Hate austerity? Don't go so deeply in debt

May 11, 2012

Your recent editorial on European elections states that "the real lesson to be drawn from the rise ofFrance's Francois Hollande and others is that many in Europe are fed up with austerity measures" ("Rejecting austerity," May 9).

Contrary to that assertion, the real lesson to be drawn from the European debt crisis is that a country cannot afford to be so deeply in debt that its prospective creditors are in a position to demand onerous loan covenants that are politically untenable. It remains to be seen which side (the creditor nations, e.g. Germany, or the debtor nations, e.g. Greece, Italy or Spain) blinks first.
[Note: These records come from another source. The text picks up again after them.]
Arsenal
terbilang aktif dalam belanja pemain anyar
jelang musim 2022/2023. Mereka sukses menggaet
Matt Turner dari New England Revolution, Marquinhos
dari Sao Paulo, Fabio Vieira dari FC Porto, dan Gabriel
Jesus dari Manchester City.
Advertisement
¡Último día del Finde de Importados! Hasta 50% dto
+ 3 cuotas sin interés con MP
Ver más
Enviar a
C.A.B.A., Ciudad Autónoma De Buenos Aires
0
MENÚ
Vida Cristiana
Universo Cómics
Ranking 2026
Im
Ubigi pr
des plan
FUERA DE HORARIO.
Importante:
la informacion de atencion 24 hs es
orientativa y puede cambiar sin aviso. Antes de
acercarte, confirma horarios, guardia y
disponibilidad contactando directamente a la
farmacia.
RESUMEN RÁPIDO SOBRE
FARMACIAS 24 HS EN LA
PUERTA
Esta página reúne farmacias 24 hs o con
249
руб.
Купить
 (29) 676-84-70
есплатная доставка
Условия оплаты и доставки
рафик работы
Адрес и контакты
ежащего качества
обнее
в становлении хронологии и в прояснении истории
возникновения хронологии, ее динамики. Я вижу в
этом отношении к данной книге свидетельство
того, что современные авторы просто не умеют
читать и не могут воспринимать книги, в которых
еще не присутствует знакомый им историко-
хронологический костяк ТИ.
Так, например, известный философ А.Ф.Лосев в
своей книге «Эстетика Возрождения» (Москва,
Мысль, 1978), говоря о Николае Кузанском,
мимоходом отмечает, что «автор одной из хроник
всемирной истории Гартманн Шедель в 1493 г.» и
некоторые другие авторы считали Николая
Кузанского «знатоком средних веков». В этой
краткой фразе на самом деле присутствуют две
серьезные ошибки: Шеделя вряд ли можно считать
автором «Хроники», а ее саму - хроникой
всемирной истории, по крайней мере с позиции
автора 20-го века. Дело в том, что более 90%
Americans may, indeed, be "perfectly capable of mustering a substantial anti-austerity reaction," but if the Chinese and Saudis demand austerity to continue to finance our ever-expanding debt, will the United States be in a position to say, "We don't need your stinkin' money"?

That same editorial refers to the impending "expiration of the Bush tax cuts." While I realize that Bush bashing is one of the few things that The Sun does well, I feel compelled to inform you that the "Bush tax cuts" expired some time ago. If you wish to describe our current income tax regime as the "Obama tax cuts" or even the "Obama extension of the Bush tax cuts," accuracy would be served, but I suppose that such descriptions would not serve the Sun's political agenda.